Bitcoin (BTC) fell just below $98,000, a near 10% drawdown from all time highs, with investors questioning the continuation of the bull run.
The fall was attributed to the concerns about China’s DeepSeek Artificial Intelligence hyper-efficient model competing with the U.S. industry at a fraction of the cost.
Since President Trump won the U.S. election, bitcoin has jumped from $66,000 to new all-time highs of $109,000. During the rally BTC corrected as much as 15% twice, in addition to multiple double-digit drawdowns. Therefore, bitcoin’s 10% drop seems in line with previous drawdowns.

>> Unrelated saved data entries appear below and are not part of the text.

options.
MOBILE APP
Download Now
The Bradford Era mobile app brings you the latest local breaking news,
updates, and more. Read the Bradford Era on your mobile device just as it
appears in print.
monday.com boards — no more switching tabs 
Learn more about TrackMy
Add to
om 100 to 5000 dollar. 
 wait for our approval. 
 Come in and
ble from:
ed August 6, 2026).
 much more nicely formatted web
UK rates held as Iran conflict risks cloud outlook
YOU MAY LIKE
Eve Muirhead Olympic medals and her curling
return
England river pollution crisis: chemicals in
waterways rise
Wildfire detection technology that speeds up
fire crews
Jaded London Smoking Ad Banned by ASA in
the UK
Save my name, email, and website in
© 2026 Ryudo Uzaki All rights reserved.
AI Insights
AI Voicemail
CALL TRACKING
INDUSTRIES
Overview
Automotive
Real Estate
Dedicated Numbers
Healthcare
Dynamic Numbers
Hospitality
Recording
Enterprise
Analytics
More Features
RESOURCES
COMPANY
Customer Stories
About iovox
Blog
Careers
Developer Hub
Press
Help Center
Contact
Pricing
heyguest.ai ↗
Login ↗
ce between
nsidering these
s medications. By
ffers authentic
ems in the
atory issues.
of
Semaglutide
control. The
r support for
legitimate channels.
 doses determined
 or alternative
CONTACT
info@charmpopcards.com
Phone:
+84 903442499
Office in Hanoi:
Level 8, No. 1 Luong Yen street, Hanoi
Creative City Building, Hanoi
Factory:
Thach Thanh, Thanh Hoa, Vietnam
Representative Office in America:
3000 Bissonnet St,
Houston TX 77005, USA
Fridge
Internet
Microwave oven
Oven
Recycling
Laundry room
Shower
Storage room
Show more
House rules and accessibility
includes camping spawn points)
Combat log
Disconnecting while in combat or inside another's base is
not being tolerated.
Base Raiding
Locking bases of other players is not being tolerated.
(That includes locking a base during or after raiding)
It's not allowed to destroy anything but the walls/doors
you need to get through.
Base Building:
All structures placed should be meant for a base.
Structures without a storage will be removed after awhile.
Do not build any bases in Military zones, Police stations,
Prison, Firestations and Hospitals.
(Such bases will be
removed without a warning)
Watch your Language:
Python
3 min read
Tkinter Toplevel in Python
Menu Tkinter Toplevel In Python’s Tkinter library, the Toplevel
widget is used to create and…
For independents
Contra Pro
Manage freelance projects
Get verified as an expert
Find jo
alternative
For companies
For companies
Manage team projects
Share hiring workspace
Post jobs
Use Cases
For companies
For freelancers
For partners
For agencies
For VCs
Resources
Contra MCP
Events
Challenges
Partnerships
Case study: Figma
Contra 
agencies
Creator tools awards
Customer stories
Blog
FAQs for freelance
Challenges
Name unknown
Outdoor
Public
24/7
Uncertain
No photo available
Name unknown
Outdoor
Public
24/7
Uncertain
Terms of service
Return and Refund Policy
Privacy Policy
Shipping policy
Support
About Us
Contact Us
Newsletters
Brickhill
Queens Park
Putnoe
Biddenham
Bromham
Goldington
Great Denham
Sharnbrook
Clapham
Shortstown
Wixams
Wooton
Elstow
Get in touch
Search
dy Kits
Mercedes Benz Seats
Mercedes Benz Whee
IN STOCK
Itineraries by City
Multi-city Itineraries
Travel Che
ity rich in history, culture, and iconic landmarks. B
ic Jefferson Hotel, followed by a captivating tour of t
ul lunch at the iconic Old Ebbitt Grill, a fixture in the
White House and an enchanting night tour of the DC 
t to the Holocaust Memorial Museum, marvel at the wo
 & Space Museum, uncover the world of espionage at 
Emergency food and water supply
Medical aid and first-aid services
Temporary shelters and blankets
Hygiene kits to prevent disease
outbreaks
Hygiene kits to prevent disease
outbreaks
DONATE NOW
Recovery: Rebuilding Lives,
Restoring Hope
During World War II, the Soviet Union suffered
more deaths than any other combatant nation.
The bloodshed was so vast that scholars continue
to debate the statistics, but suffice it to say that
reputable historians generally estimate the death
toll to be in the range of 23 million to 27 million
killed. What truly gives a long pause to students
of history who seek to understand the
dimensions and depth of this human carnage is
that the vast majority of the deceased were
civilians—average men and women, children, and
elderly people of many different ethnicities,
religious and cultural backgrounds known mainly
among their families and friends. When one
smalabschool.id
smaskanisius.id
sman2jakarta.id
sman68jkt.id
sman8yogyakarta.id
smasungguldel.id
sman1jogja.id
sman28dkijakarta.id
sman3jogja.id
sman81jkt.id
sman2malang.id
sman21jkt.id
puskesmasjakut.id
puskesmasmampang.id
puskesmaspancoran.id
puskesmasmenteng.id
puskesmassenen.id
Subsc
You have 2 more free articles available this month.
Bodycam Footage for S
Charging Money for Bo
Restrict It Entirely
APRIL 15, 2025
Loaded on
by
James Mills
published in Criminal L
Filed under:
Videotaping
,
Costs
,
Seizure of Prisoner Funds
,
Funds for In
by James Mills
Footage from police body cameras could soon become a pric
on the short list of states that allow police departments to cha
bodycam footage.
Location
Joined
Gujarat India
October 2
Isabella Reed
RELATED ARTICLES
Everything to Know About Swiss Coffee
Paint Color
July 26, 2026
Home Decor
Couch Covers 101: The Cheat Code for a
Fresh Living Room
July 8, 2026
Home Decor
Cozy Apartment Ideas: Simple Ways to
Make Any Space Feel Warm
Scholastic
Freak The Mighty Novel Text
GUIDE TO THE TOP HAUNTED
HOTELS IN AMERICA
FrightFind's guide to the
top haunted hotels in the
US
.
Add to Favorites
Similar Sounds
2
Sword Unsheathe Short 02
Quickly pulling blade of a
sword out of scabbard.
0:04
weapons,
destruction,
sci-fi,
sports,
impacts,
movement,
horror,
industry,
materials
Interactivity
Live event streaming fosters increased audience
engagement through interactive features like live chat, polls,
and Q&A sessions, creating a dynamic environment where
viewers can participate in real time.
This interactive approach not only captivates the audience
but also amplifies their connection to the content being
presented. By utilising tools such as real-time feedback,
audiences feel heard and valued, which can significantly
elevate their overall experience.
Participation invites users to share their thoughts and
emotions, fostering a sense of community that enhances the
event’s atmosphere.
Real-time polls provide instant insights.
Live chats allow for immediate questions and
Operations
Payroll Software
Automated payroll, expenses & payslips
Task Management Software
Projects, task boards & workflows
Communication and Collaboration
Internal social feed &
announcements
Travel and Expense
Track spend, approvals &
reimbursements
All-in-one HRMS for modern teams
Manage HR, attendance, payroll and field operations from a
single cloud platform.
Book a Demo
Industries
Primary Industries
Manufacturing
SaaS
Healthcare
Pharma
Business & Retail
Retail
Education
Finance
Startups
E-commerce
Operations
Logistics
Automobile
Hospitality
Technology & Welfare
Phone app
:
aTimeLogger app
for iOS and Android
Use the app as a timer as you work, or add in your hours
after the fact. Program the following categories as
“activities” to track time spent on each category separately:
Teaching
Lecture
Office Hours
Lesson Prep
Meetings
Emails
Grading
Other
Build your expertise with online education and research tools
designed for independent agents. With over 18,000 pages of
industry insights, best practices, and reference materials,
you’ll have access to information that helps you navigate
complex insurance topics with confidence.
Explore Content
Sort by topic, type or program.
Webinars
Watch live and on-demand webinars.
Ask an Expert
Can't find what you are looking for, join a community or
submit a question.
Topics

A reliable indicator of support during a bull market is the short-term holder cost basis, which is the average on-chain cost for coins that have moved within the last 155 days. This level is around $91,000 at the moment, which means if BTC falls below that point it could put a strain on the bull run.
But bearish sentiment is already starting to heat up, as funding rates for bitcoin have started to go negative. Also Arthur Hayes, co-founder of Bitmex, is calling for a correction between $70,000-$75,000, before seeing $250,000. CoinDesk’s Omkar Godbole also reported that bitcoin may drop to $75,000 should it trigger a so-called ‘double top’ bearish reversal pattern.
The drawdown hasn’t been contained to just crypto; U.S. markets are selling off, with Nasdaq futures down as much as 4%.